• Prompt
Given the listing below, write out exactly the lines starting with the line that has "(dxfimperialunits true)" and going on through the line that has "138.7348 49.0474 90))", both kept.

• Material for the task
━━━━━━━━

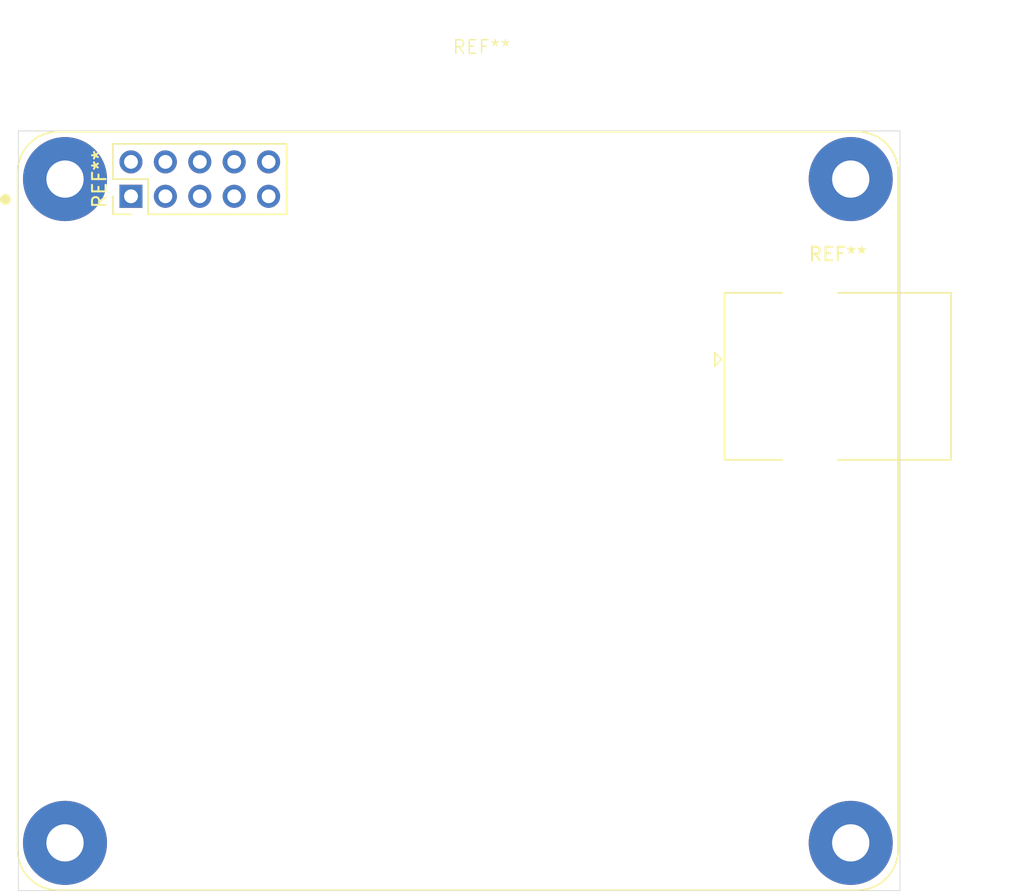
<source format=kicad_pcb>
(kicad_pcb (version 20221018) (generator pcbnew)

  (general
    (thickness 1)
  )

  (paper "A4")
  (layers
    (0 "F.Cu" signal)
    (31 "B.Cu" signal)
    (32 "B.Adhes" user "B.Adhesive")
    (33 "F.Adhes" user "F.Adhesive")
    (34 "B.Paste" user)
    (35 "F.Paste" user)
    (36 "B.SilkS" user "B.Silkscreen")
    (37 "F.SilkS" user "F.Silkscreen")
    (38 "B.Mask" user)
    (39 "F.Mask" user)
    (40 "Dwgs.User" user "User.Drawings")
    (41 "Cmts.User" user "User.Comments")
    (42 "Eco1.User" user "User.Eco1")
    (43 "Eco2.User" user "User.Eco2")
    (44 "Edge.Cuts" user)
    (45 "Margin" user)
    (46 "B.CrtYd" user "B.Courtyard")
    (47 "F.CrtYd" user "F.Courtyard")
    (48 "B.Fab" user)
    (49 "F.Fab" user)
    (50 "User.1" user)
    (51 "User.2" user)
    (52 "User.3" user)
    (53 "User.4" user)
    (54 "User.5" user)
    (55 "User.6" user)
    (56 "User.7" user)
    (57 "User.8" user)
    (58 "User.9" user)
  )

  (setup
    (stackup
      (layer "F.SilkS" (type "Top Silk Screen"))
      (layer "F.Paste" (type "Top Solder Paste"))
      (layer "F.Mask" (type "Top Solder Mask") (thickness 0.01))
      (layer "F.Cu" (type "copper") (thickness 0.035))
      (layer "dielectric 1" (type "core") (thickness 0.91) (material "FR4") (epsilon_r 4.5) (loss_tangent 0.02))
      (layer "B.Cu" (type "copper") (thickness 0.035))
      (layer "B.Mask" (type "Bottom Solder Mask") (thickness 0.01))
      (layer "B.Paste" (type "Bottom Solder Paste"))
      (layer "B.SilkS" (type "Bottom Silk Screen"))
      (copper_finish "None")
      (dielectric_constraints no)
    )
    (pad_to_mask_clearance 0)
    (pcbplotparams
      (layerselection 0x00010fc_ffffffff)
      (plot_on_all_layers_selection 0x0000000_00000000)
      (disableapertmacros false)
      (usegerberextensions false)
      (usegerberattributes true)
      (usegerberadvancedattributes true)
      (creategerberjobfile true)
      (dashed_line_dash_ratio 12.000000)
      (dashed_line_gap_ratio 3.000000)
      (svgprecision 4)
      (plotframeref false)
      (viasonmask false)
      (mode 1)
      (useauxorigin false)
      (hpglpennumber 1)
      (hpglpenspeed 20)
      (hpglpendiameter 15.000000)
      (dxfpolygonmode true)
      (dxfimperialunits true)
      (dxfusepcbnewfont true)
      (psnegative false)
      (psa4output false)
      (plotreference true)
      (plotvalue true)
      (plotinvisibletext false)
      (sketchpadsonfab false)
      (subtractmaskfromsilk false)
      (outputformat 1)
      (mirror false)
      (drillshape 1)
      (scaleselection 1)
      (outputdirectory "")
    )
  )

  (net 0 "")

  (footprint "Connector_PinHeader_2.54mm:PinHeader_2x05_P2.54mm_Vertical" (layer "F.Cu") (at 138.7348 49.0474 90))

  (footprint "Connector_USB:USB_B_OST_USB-B1HSxx_Horizontal" (layer "F.Cu") (at 184.15 61.087))

  (footprint "SMT_TARPN_NinoTNC:SMT_TARPN_NinoTNC" (layer "F.Cu") (at 164.6174 38.5318))

  (gr_rect (start 130.429 44.2214) (end 195.5038 100.3046)
    (stroke (width 0.05) (type default)) (fill none) (layer "Edge.Cuts") (tstamp 3c56042c-c7c0-4500-8d21-290c8fee3877))

)

</source>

━━━━━━━━

• Answer box
      (dxfimperialunits true)
      (dxfusepcbnewfont true)
      (psnegative false)
      (psa4output false)
      (plotreference true)
      (plotvalue true)
      (plotinvisibletext false)
      (sketchpadsonfab false)
      (subtractmaskfromsilk false)
      (outputformat 1)
      (mirror false)
      (drillshape 1)
      (scaleselection 1)
      (outputdirectory "")
    )
  )

  (net 0 "")

  (footprint "Connector_PinHeader_2.54mm:PinHeader_2x05_P2.54mm_Vertical" (layer "F.Cu") (at 138.7348 49.0474 90))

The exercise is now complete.